Intel and Apple claim that this aggregation scheme eliminates competition by making it more difficult for manufacturers to identify “substitutes” for patented technologies. Plaintiffs explain that for any given electronic device, there are multiple approaches to providing the same functionality, allowing a manufacturer to “design around” one patented technology by using another. Before Fortress’s “aggregation,” the different technologies competed with one another because they were owned by different companies. Now, plaintiffs say, manufacturers face a “serial risk” of litigation by the Fortress PAEs.
Judge Chen found multiple infirmities in the original complaint, including insufficient allegations regarding the relevant markets.

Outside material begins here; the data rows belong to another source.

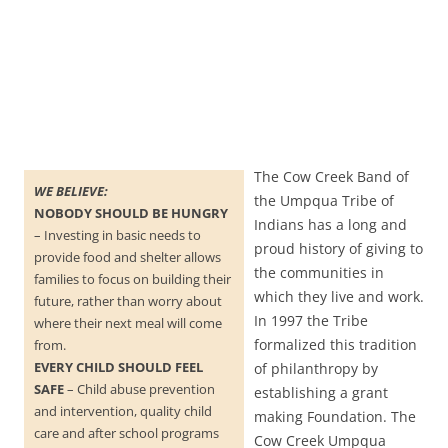
The Cow Creek Band of
WE BELIEVE:
the Umpqua Tribe of
NOBODY SHOULD BE HUNGRY
Indians has a long and
– Investing in basic needs to
proud history of giving to
provide food and shelter allows
the communities in
families to focus on building their
which they live and work.
future, rather than worry about
In 1997 the Tribe
where their next meal will come
formalized this tradition
from.
EVERY CHILD SHOULD FEEL
of philanthropy by
SAFE
– Child abuse prevention
establishing a grant
and intervention, quality child
making Foundation. The
care and after school programs
Cow Creek Umpqua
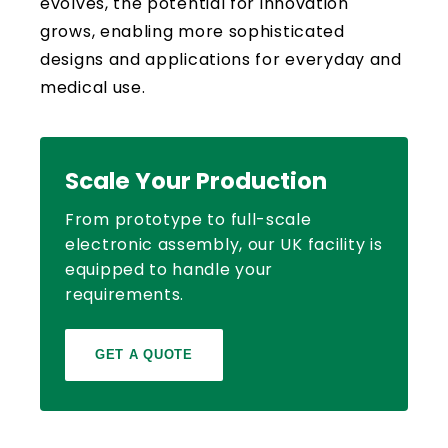
evolves, the potential for innovation
grows, enabling more sophisticated
designs and applications for everyday and
medical use.
Scale Your Production
From prototype to full-scale
electronic assembly, our UK facility is
equipped to handle your
requirements.
GET A QUOTE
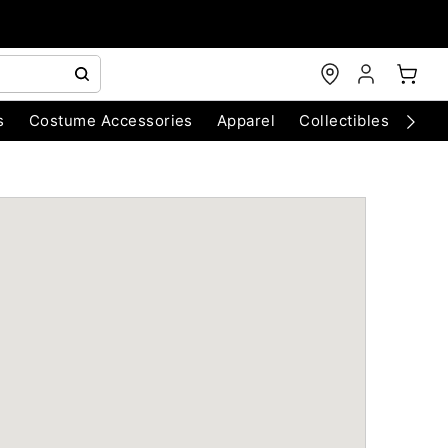
s
Costume Accessories
Apparel
Collectibles
Chri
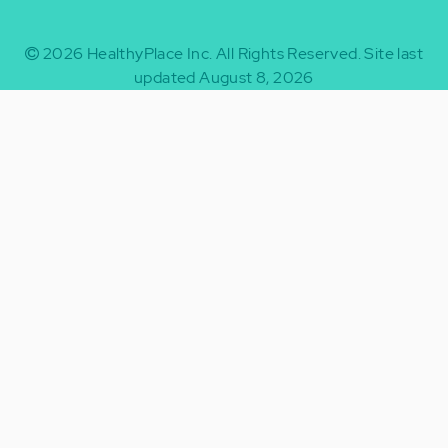
2026
HealthyPlace Inc.
All Rights Reserved.
Site last
updated August 8, 2026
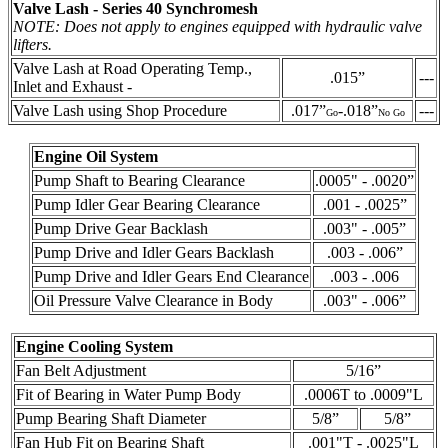
Valve Lash - Series 40 Synchromesh
NOTE: Does not apply to engines equipped with hydraulic valve
lifters.
Valve Lash at Road Operating Temp.,
.015”
---
Inlet and Exhaust -
Valve Lash using Shop Procedure
.017”
-.018”
---
Go
No Go
Engine Oil System
Pump Shaft to Bearing Clearance
.0005" - .0020”
Pump Idler Gear Bearing Clearance
.001 - .0025”
Pump Drive Gear Backlash
.003" - .005”
Pump Drive and Idler Gears Backlash
.003 - .006”
Pump Drive and Idler Gears End Clearance
.003 - .006
Oil Pressure Valve Clearance in Body
.003" - .006”
Engine Cooling System
Fan Belt Adjustment
5/16”
Fit of Bearing in Water Pump Body
.0006T to .0009"L
Pump Bearing Shaft Diameter
5/8”
5/8”
Fan Hub Fit on Bearing Shaft
.001"T - .0025"L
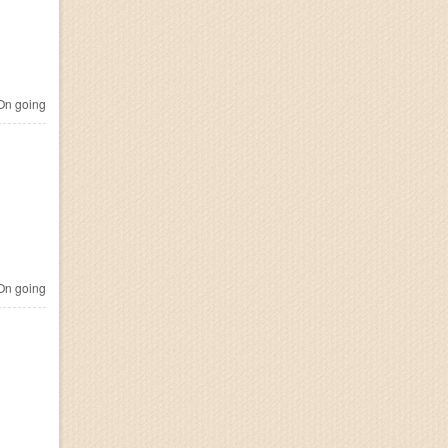
n going
n going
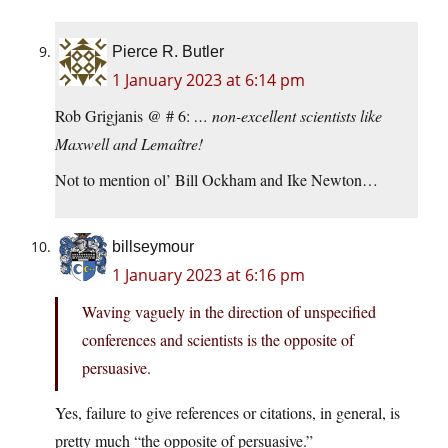
Pierce R. Butler
1 January 2023 at 6:14 pm
Rob Grigjanis @ # 6:
… non-excellent scientists like
Maxwell and Lemaître!
Not to mention ol’ Bill Ockham and Ike Newton…
billseymour
1 January 2023 at 6:16 pm
Waving vaguely in the direction of unspecified
conferences and scientists is the opposite of
persuasive.
Yes, failure to give references or citations, in general, is
pretty much “the opposite of persuasive.”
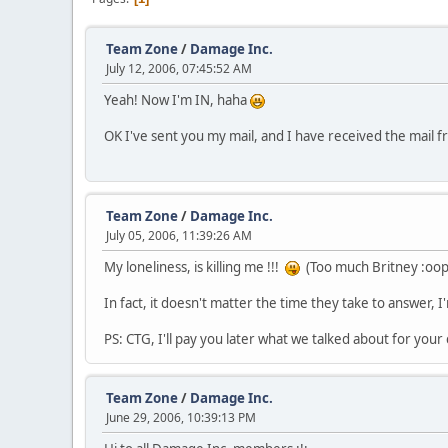
Team Zone
/
Damage Inc.
July 12, 2006, 07:45:52 AM
Yeah! Now I'm IN, haha
OK I've sent you my mail, and I have received the mail 
Team Zone
/
Damage Inc.
July 05, 2006, 11:39:26 AM
My loneliness, is killing me !!!
(Too much Britney :oops
In fact, it doesn't matter the time they take to answer, I'm
PS: CTG, I'll pay you later what we talked about for your
Team Zone
/
Damage Inc.
June 29, 2006, 10:39:13 PM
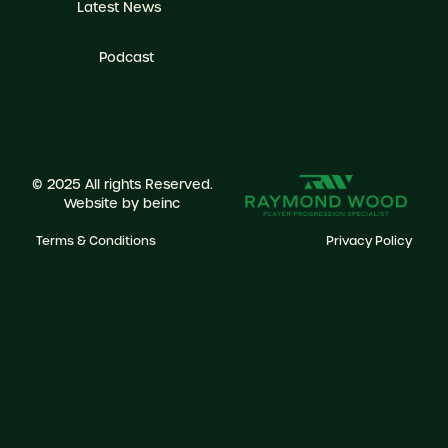
Latest News
Podcast
© 2025 All rights Reserved.
Website by
beinc
Terms & Conditions
Privacy Policy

But his discussion of the Noerr-Pennington doctrine is particularly interesting when contrasted with the Humira decision. Intel and Apple argued that Noerr-Pennington does not apply to their claims because the essence of the alleged anticompetitive conduct was not so much the assertion of litigation (an act of “petitioning” the government) but the acquisition of the patents in the first place.
Judge Chen agreed with the plaintiffs on this point. The court adopted a “modified Hynix approach” (after Hynix Semiconductor Inc. v. Rambus, Inc., 527 F. Supp. 2d 1084 (N.D. Cal. 2007)). Under that approach (which Judge Chen observed has been advocated by the Hovenkamp IP & Antitrust treatise and endorsed by the First Circuit), “liability can be based on nonpetitioning activity only (such as aggregation of patents)—or else Noerr-Pennington would be implicated—but injury can be related to petitioning activity (i.e., patent infringement litigation).” Judge Chen has therefore left open the door to plaintiffs establishing an antitrust violation based on a patent “aggregation” theory and, if successful, can seek “damages in the form of litigation costs.”
This is potentially an important distinction from Humira. The acquisition of intellectual property from third parties has long been subject to antitrust scrutiny under the Sherman Act. See, e.g., SCM Corp. v. Xerox Corp., 645 F.2d 1195, 1205 (2d Cir. 1981) (“Surely, a § 2 violation will have occurred where, for example, the dominant competitor in a market acquires a patent covering a substantial share of the same market that he knows when added to his existing share will afford him monopoly power.”). In Humira, plaintiffs did not allege that AbbVie improperly acquired any patents in the secondary market. Instead, AbbVie developed the intellectual property itself and then allegedly filed a lot of applications to the U.S. Patent and Trademark Office, which courts consistently recognize as a constitutionally protected act of “petitioning.”
Intel and Apple filed their amended complaint earlier this month. If it corrects the pleading deficiencies identified by the court on the initial motion to dismiss, the progress of the “aggregation” theory will be interesting to watch.